Assigned task: Copy out every line of text in the records below word for word, leaving out the pictures.

Records Block Start

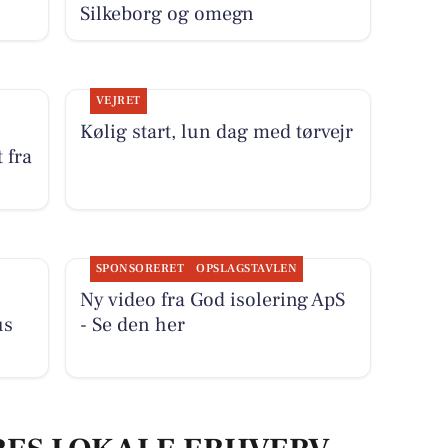
Silkeborg og omegn
VEJRET
Kølig start, lun dag med tørvejr
 fra
SPONSORERET
OPSLAGSTAVLEN
Ny video fra God isolering ApS
us
- Se den her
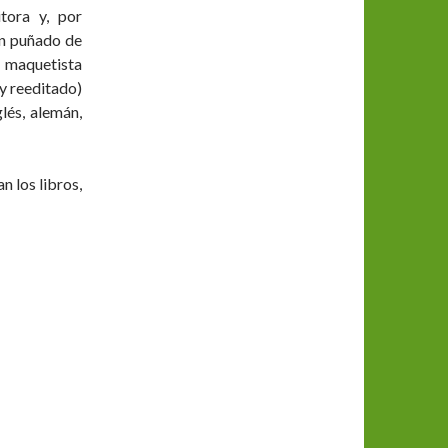
tora y, por
en puñado de
 maquetista
(y reeditado)
glés, alemán,
n los libros,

Records Block End

Task solution:
Silkeborg og omegn
VEJRET
Kølig start, lun dag med tørvejr
 fra
SPONSORERET
OPSLAGSTAVLEN
Ny video fra God isolering ApS
us
- Se den her
tora y, por
en puñado de
 maquetista
(y reeditado)
glés, alemán,
n los libros,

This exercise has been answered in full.